El gas natural es una fuente de energía limpia y segura de origen natural. Está constituido en su mayor parte (casi en un 90%) de metano, por lo que en su combustión emite menor cantidad de dióxido de carbono por unidad de energía que cualquier otro combustible fósil. Además, no contiene azufre, tan sólo el correspondiente al odorizante, carece de compuestos orgánicos volátiles, hidrocarburos pesados y otras impurezas, y su contenido en metales es prácticamente inapreciable.
Además, ofrece grandes posibilidades de uso, tanto industrial como doméstico, que unidas a las nuevas aplicaciones que ofrece esta energía (cogeneración, generación eléctrica mediante ciclos combinados y combustible para vehículos) están impulsando su consumo, aspirando a ser la energía del futuro.
RESERVAS MUNDIALES
El gas natural se encuentra en yacimientos subterráneos. Una vez extraído, se separan los componentes pesados y se eliminan impurezas para proceder a su transporte por gasoducto, bien hacia los puntos de consumo, bien hacia las plantas de licuefacción, para transportarlo posteriormente en buques metaneros.
Las reservas de gas natural son abundantes en todo el mundo. El volumen de estas reservas se acerca a los 180 billones de m3.
Además, cada día se descubren más yacimientos, asegurándose su abastecimiento durante este siglo. Por todo ello, se prevé que va a ser una fuente energética dominante de las próximas décadas.

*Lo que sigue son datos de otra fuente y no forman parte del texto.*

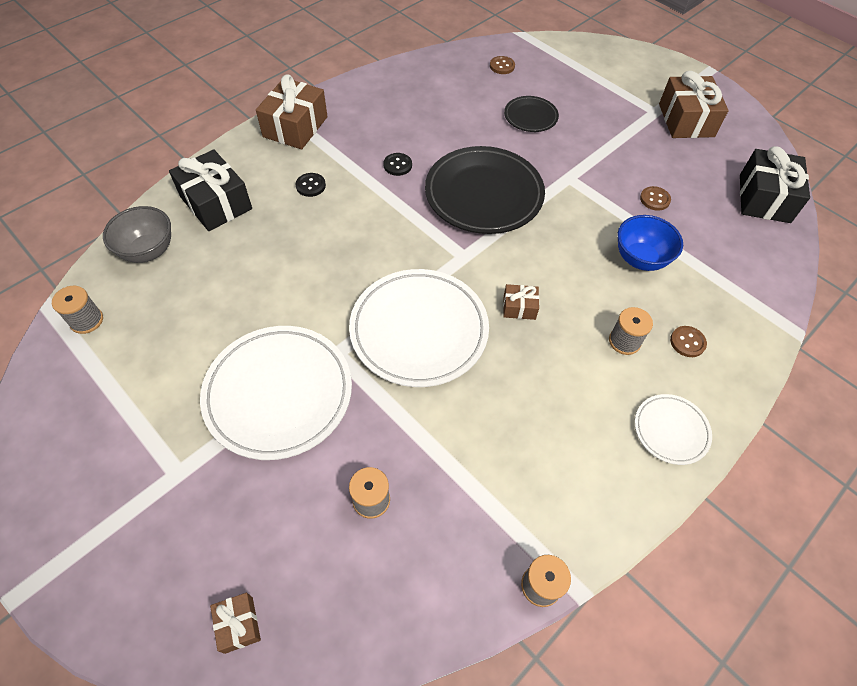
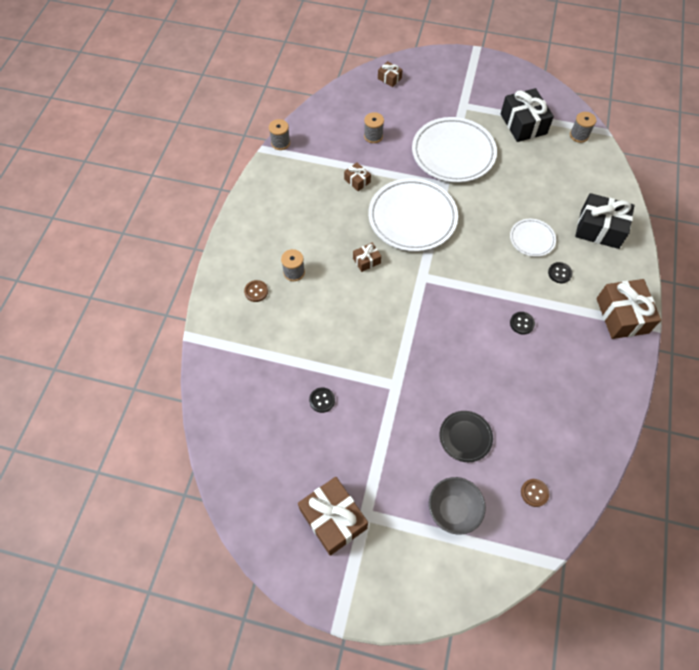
camera: 150 degrees right, 5 degrees up
(148, 251) = (597, 181): grey bowl -> grey bowl (453, 510)
(455, 429) = (357, 181): none -> brown gift
(484, 194) = (445, 332): black plate -> none
(640, 259) = (309, 338): blue bowl -> none
(654, 199) = (322, 400): brown button -> black button
(671, 430) = (247, 235): white plate -> white plate (532, 239)
(764, 198) = (237, 453): black gift -> black gift (523, 124)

Las principales fuentes de abastecimiento del Estado español son Argelia, Nigeria y países del Golfo Pérsico.
Por sus características técnicas, el gas natural tiene cada vez mayores aplicaciones y usos industriales y domésticos, por lo que su demanda y consumo presentan un aumento constante.
Las previsiones realizadas sobre la evolución del consumo de energía primaria en el mundo, adjudican al gas natural una participación de aproximadamente el 25.4 por ciento en el año 2010, lo que representará unaimportante reducción neta de las emisiones de dióxido de carbono, procedentes de la sustitución de otros combustibles fósiles por gas natural.
PLANTAS DE REGASIFICACIÓN EN ESPAÑA
Actualmente, existen en España seis plantas de regasificación en funcionamiento ubicadas en Sagunto, Huelva, Cartagena, Barcelona, Bilbao y Mugardos. Además, está en fase de construcción una en Gijón. En Gran Canaria y Tenerife se encuentran dos en proyecto.